### Job item
The answer must consist of every line in the records that contains the word "using".

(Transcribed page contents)
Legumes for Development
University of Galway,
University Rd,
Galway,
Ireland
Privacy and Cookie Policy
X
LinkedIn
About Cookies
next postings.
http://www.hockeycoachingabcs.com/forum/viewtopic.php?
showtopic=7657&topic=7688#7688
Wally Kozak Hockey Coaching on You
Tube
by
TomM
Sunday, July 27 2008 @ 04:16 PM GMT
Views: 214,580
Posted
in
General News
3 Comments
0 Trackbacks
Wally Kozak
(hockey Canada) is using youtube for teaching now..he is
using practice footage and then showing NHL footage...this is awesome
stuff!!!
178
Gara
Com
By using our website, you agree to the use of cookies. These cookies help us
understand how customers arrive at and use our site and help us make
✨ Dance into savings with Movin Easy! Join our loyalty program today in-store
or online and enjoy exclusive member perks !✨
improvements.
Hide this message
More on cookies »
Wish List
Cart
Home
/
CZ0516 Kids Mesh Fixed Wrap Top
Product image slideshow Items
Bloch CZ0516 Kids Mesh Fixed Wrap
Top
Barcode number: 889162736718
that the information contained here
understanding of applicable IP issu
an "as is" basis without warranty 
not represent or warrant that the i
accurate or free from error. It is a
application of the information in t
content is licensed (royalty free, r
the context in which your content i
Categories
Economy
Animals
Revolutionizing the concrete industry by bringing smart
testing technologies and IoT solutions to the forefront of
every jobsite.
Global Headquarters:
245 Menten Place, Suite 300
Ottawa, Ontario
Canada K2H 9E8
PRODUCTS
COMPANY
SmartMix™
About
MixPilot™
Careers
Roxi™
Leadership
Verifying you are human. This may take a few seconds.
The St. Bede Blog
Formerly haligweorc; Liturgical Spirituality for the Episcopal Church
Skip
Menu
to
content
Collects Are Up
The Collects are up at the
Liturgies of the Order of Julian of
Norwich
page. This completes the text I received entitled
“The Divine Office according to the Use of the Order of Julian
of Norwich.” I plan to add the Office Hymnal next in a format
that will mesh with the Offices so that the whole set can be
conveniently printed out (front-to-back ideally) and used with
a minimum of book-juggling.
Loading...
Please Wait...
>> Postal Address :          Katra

### Answer for the task
(hockey Canada) is using youtube for teaching now..he is
using practice footage and then showing NHL footage...this is awesome
By using our website, you agree to the use of cookies. These cookies help us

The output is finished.